Max’s Parser Combinators: Why? How?

Max Rottenkolber <max@mr.gy>

Update, 5 September 2016: MaxPC is now in Quicklisp.

Introduction

Years ago, after failing to write a recursive descent parser for the Mk2 markup language, I searched for sane ways to write parsers, and found Smug, a Common Lisp library that implements combinatory parsing. I fell in love with this technique: it allowed me to define parsers for context-free grammars semi-declaratively using function composition. I used Smug for a while, and forked MPC off it when my patches were rejected.

MPC is basically a snapshot of Smug from 2013 with some bug fixes and practical features such as input position tracking and error handling helpers. It served me well for quite some time, but at one point it struck me: its a horrible fit for my use case, which is parsing reasonably simple computer languages.

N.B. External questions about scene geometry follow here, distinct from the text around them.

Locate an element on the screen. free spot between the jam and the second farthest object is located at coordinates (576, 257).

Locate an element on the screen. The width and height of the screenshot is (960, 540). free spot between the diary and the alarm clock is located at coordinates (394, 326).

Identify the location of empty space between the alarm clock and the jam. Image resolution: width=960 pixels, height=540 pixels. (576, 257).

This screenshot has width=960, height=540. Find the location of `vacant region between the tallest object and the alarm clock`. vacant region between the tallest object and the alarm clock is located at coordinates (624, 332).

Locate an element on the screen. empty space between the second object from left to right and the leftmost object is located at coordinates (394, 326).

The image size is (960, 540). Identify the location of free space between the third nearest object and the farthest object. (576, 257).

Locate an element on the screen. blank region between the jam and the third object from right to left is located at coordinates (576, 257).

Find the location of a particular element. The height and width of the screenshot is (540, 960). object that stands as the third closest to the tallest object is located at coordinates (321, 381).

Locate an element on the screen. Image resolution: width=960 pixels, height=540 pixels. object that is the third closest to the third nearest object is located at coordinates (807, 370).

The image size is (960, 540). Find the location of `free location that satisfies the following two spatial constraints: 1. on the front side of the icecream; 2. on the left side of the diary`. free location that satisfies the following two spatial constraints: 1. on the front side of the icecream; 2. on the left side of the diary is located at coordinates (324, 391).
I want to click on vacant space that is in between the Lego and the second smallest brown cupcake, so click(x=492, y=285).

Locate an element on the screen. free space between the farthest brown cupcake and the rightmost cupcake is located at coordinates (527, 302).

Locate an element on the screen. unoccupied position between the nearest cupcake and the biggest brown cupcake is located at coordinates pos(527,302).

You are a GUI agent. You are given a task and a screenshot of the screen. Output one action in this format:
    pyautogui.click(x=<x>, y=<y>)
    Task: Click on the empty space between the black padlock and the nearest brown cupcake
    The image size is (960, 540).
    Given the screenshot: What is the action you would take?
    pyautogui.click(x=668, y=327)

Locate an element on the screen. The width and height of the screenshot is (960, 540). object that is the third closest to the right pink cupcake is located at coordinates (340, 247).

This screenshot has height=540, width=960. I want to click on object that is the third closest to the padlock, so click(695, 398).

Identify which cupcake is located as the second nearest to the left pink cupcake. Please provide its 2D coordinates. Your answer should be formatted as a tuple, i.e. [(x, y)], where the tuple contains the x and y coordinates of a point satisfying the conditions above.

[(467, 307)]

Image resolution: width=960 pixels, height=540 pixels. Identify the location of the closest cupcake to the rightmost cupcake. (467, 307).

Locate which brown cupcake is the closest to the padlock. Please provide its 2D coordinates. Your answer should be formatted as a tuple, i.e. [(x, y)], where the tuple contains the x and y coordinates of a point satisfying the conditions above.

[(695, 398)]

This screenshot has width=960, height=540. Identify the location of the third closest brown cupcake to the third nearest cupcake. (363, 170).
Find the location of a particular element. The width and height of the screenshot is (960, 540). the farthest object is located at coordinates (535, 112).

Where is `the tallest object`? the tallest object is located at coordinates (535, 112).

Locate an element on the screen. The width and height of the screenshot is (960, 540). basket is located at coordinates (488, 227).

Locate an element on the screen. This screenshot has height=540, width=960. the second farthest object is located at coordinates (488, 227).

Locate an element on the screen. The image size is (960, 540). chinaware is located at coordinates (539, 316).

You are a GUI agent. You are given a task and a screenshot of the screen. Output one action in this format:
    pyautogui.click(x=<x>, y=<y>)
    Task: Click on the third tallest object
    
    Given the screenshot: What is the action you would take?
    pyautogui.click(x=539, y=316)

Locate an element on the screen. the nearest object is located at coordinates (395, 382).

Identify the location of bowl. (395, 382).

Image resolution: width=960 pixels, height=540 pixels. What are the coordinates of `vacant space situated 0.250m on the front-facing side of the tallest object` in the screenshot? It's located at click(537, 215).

I decided to rewrite MPC from scratch with a limited scope: no support for ambiguous grammars, no claims for theoretical beauty. The new library should be simple and obvious to use, exclusively focused on effortlessly parsing the stuff that computers throw at us. Maybe it could even be reasonably efficient given its reduced feature set. Enter MaxPC. I dropped the “M” from MPC, which stands for “Monadic”, and inserted “Max”, which stands for, well, my personal influence. MaxPC is my pragmatic takeaway from combinatory parsing, inspired by my experience in writing parsers for things such as markup and programming languages, HTTP requests, Email addresses, and URLs.

A Sane API

In MaxPC, there are five informal categories of primitive parsers: basic parsers, logical combinators, sequence combinators, transformation, and error handling. Each category consists of only a handful of parsers, and it should be obvious which built-in to use in most situations. MaxPC models the input as a finite sequence of elements, and is aware of the subsequence comprised by a match (?end, =element, =subseq). It supports conditional matches (?satisfies, ?test, ?eq), as well as optional matches (%maybe). The logical combinators (%or, %and, %diff, %not) are based on well known operations from set theory: union, intersection, difference, and negation. The sequence combinators allow for fixed sequences (?seq, =list) as well as unbounded sequences (%any, %some).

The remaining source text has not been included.